30 Dec 2011
Photonic component maker cuts salaries temporarily and extends a key credit agreement following impact of floods in Thailand.
US-based Emcore, which makes fiber-optic components for telecom and defense applications and multi-junction solar cells, has taken a number of measures to maintain liquidity as it seeks to re-establish production lines damaged in the recent Thailand floods.
Around half of the company’s fiber-optic component revenues relied on production by contract manufacturing partner Fabrinet, which made devices like tunable lasers and XFP modules at its Chokchai site.
In late October, flood waters hit Chokchai, leaving the Emcore production area under several feet of water for more than a month (Emcore’s solar cells are manufactured elsewhere and were unaffected).
The immediate impact of the disaster on the company’s finances will be seen in Emcore’s next set of results. Reporting sales of $52.1 million for the quarter that ended on September 30 – before the floods hit - CEO Hong Hou forecast that total sales in the December quarter would slump to between $36 million and $38 million.
With Emcore’s balance sheet already looking thin (the company posted a net loss of $14.3 million in the September quarter, leaving it with only $15.6 million in cash and equivalents) even before the disaster in Thailand, investors taking part in a conference call with executives on December 27 were understandably concerned about the firm’s near-term liquidity.
But Hou and CFO Mark Weinswig said that a series of measures taken in the past two months, combined with insurance pay-outs relating to the floods and the interruption to Emcore’s business, would cover the additional capital outlays now needed to re-establish its production capability.

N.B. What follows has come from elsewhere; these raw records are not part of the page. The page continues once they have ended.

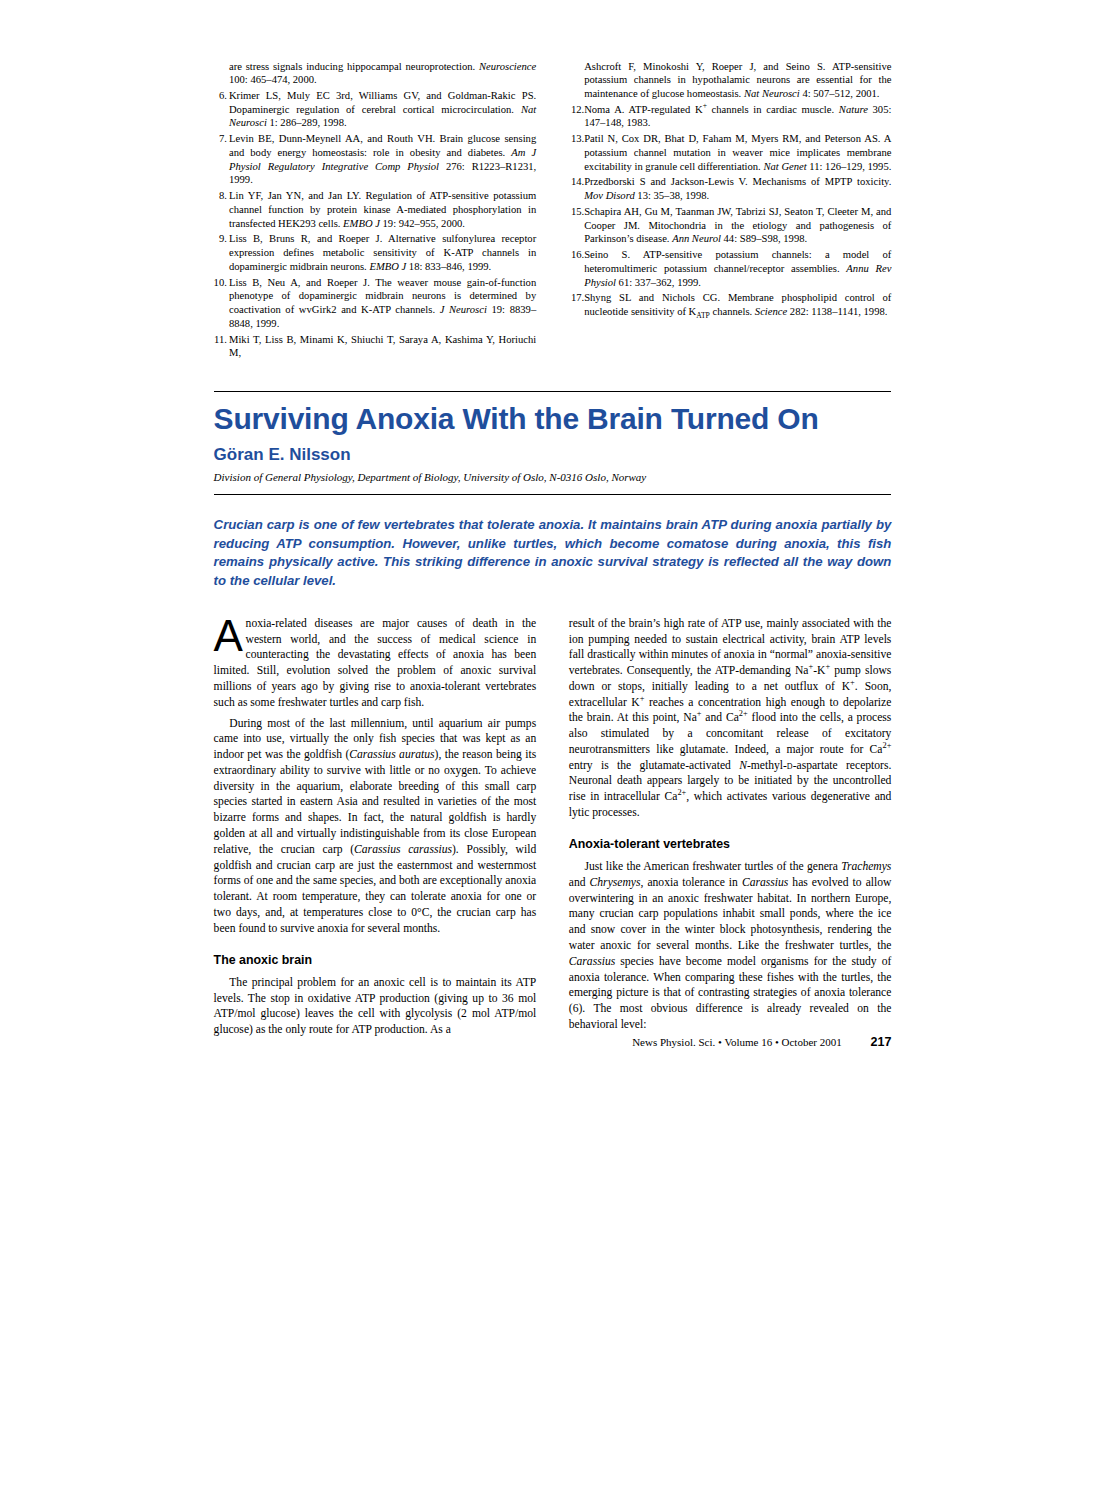are stress signals inducing hippocampal neuroprotection. Neuroscience 100: 465–474, 2000.
6. Krimer LS, Muly EC 3rd, Williams GV, and Goldman-Rakic PS. Dopaminergic regulation of cerebral cortical microcirculation. Nat Neurosci 1: 286–289, 1998.
7. Levin BE, Dunn-Meynell AA, and Routh VH. Brain glucose sensing and body energy homeostasis: role in obesity and diabetes. Am J Physiol Regulatory Integrative Comp Physiol 276: R1223–R1231, 1999.
8. Lin YF, Jan YN, and Jan LY. Regulation of ATP-sensitive potassium channel function by protein kinase A-mediated phosphorylation in transfected HEK293 cells. EMBO J 19: 942–955, 2000.
9. Liss B, Bruns R, and Roeper J. Alternative sulfonylurea receptor expression defines metabolic sensitivity of K-ATP channels in dopaminergic midbrain neurons. EMBO J 18: 833–846, 1999.
10. Liss B, Neu A, and Roeper J. The weaver mouse gain-of-function phenotype of dopaminergic midbrain neurons is determined by coactivation of wvGirk2 and K-ATP channels. J Neurosci 19: 8839–8848, 1999.
11. Miki T, Liss B, Minami K, Shiuchi T, Saraya A, Kashima Y, Horiuchi M,
Ashcroft F, Minokoshi Y, Roeper J, and Seino S. ATP-sensitive potassium channels in hypothalamic neurons are essential for the maintenance of glucose homeostasis. Nat Neurosci 4: 507–512, 2001.
12. Noma A. ATP-regulated K+ channels in cardiac muscle. Nature 305: 147–148, 1983.
13. Patil N, Cox DR, Bhat D, Faham M, Myers RM, and Peterson AS. A potassium channel mutation in weaver mice implicates membrane excitability in granule cell differentiation. Nat Genet 11: 126–129, 1995.
14. Przedborski S and Jackson-Lewis V. Mechanisms of MPTP toxicity. Mov Disord 13: 35–38, 1998.
15. Schapira AH, Gu M, Taanman JW, Tabrizi SJ, Seaton T, Cleeter M, and Cooper JM. Mitochondria in the etiology and pathogenesis of Parkinson’s disease. Ann Neurol 44: S89–S98, 1998.
16. Seino S. ATP-sensitive potassium channels: a model of heteromultimeric potassium channel/receptor assemblies. Annu Rev Physiol 61: 337–362, 1999.
17. Shyng SL and Nichols CG. Membrane phospholipid control of nucleotide sensitivity of KATP channels. Science 282: 1138–1141, 1998.
Surviving Anoxia With the Brain Turned On
Göran E. Nilsson
Division of General Physiology, Department of Biology, University of Oslo, N-0316 Oslo, Norway
Crucian carp is one of few vertebrates that tolerate anoxia. It maintains brain ATP during anoxia partially by reducing ATP consumption. However, unlike turtles, which become comatose during anoxia, this fish remains physically active. This striking difference in anoxic survival strategy is reflected all the way down to the cellular level.
Anoxia-related diseases are major causes of death in the western world, and the success of medical science in counteracting the devastating effects of anoxia has been limited. Still, evolution solved the problem of anoxic survival millions of years ago by giving rise to anoxia-tolerant vertebrates such as some freshwater turtles and carp fish.
During most of the last millennium, until aquarium air pumps came into use, virtually the only fish species that was kept as an indoor pet was the goldfish (Carassius auratus), the reason being its extraordinary ability to survive with little or no oxygen. To achieve diversity in the aquarium, elaborate breeding of this small carp species started in eastern Asia and resulted in varieties of the most bizarre forms and shapes. In fact, the natural goldfish is hardly golden at all and virtually indistinguishable from its close European relative, the crucian carp (Carassius carassius). Possibly, wild goldfish and crucian carp are just the easternmost and westernmost forms of one and the same species, and both are exceptionally anoxia tolerant. At room temperature, they can tolerate anoxia for one or two days, and, at temperatures close to 0°C, the crucian carp has been found to survive anoxia for several months.
The anoxic brain
The principal problem for an anoxic cell is to maintain its ATP levels. The stop in oxidative ATP production (giving up to 36 mol ATP/mol glucose) leaves the cell with glycolysis (2 mol ATP/mol glucose) as the only route for ATP production. As a
result of the brain’s high rate of ATP use, mainly associated with the ion pumping needed to sustain electrical activity, brain ATP levels fall drastically within minutes of anoxia in “normal” anoxia-sensitive vertebrates. Consequently, the ATP-demanding Na+-K+ pump slows down or stops, initially leading to a net outflux of K+. Soon, extracellular K+ reaches a concentration high enough to depolarize the brain. At this point, Na+ and Ca2+ flood into the cells, a process also stimulated by a concomitant release of excitatory neurotransmitters like glutamate. Indeed, a major route for Ca2+ entry is the glutamate-activated N-methyl-d-aspartate receptors. Neuronal death appears largely to be initiated by the uncontrolled rise in intracellular Ca2+, which activates various degenerative and lytic processes.
Anoxia-tolerant vertebrates
Just like the American freshwater turtles of the genera Trachemys and Chrysemys, anoxia tolerance in Carassius has evolved to allow overwintering in an anoxic freshwater habitat. In northern Europe, many crucian carp populations inhabit small ponds, where the ice and snow cover in the winter block photosynthesis, rendering the water anoxic for several months. Like the freshwater turtles, the Carassius species have become model organisms for the study of anoxia tolerance. When comparing these fishes with the turtles, the emerging picture is that of contrasting strategies of anoxia tolerance (6). The most obvious difference is already revealed on the behavioral level:
News Physiol. Sci. • Volume 16 • October 2001 217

Those measures include temporary cuts to salaries and discretionary spending to preserve cash, pre-payments from customers for future product shipments, and a $14 million increase to Emcore’s credit availability through an amended deal with Wells Fargo Bank that sees the company add assets including machinery and real estate to the agreement and borrow at a 1% higher interest rate in 2012.
“We expect to come out of the disaster a stronger company compared with pre-flood conditions,” said Hou. The CEO also said that Emcore would not need to access the equity market in the short term, even though it recently set up an equity line of credit arrangement under which it may sell up to $50 million in shares of common stock.
But the priority is to re-establish its manufacturing footprint: “We expect to rebuild production capacity for our CATV business by the end of March 2012, and rebuild the production capacity of our telecom production lines before the end of May 2012,” stated the company. CEO Hou added that while he always knew that Emcore would be able to build its production back up, his biggest concern was whether customers would be there to purchase its products by the time that happened. “I’m happy they will,” he said.
Emcore’s solar and terrestrial photovoltaics businesses are unaffected by the floods, with high-efficiency solar cells manufactured at the company’s Albuquerque headquarters and concentrated photovoltaic (CPV) modules through its “Suncore” joint venture in China.
Happily, the PV side of Emcore’s business showed strong growth in the quarter ended September 30, with revenues of $21.2 million at a record high and up 30% sequentially. Hou said that the outlook for space-based PV remained “robust”, with several new contract awards expected in 2012. On the terrestrial CPV side, Suncore has recently moved into a new production facility in China that will ultimately boast a module manufacturing capacity of 200 MW per year.
With processes now being qualified, Hou says that production is slated to begin in February 2012, while Suncore recently completed a 2 MW CPV installation that is about to be connected to the grid. Small-scale installations are also on the agenda, following Emcore’s low-cost acquisition of the assets belonging to failed rooftop CPV specialist Soliant Energy earlier this year.
Suncore, which has received substantial financial backing from Chinese government authorities, has also said that it has a 50 MW follow-on order for CPV deployments in China during 2012, for which Emcore will be the exclusive supplier of multi-junction cells. Hou said that pre-payment for these cells was one of the agreements helping to boost the company’s short-term cash position.
In fact, with demand for its solar cells growing, Emcore will increase production capacity at its Albuquerque facility with the purchase of new manufacturing equipment, despite its near-term distractions.
For the fiscal year ended September 30, Emcore posted sales of $200.9 million, up 5% on the prior year, with $125.6 million relating to fiber-optic products and $75.3 million attributed to PV sales. Despite the sales increase, its net loss widened to $34.2 million.
Following the latest financial release, investors seemed to react positively and Emcore shares initially rose sharply – albeit from a very low base – to $1.15, before sinking back to wipe out that gain. In early trading on December 30, the stock was valued at $0.87, equivalent to a market capitalization of just over $80 million.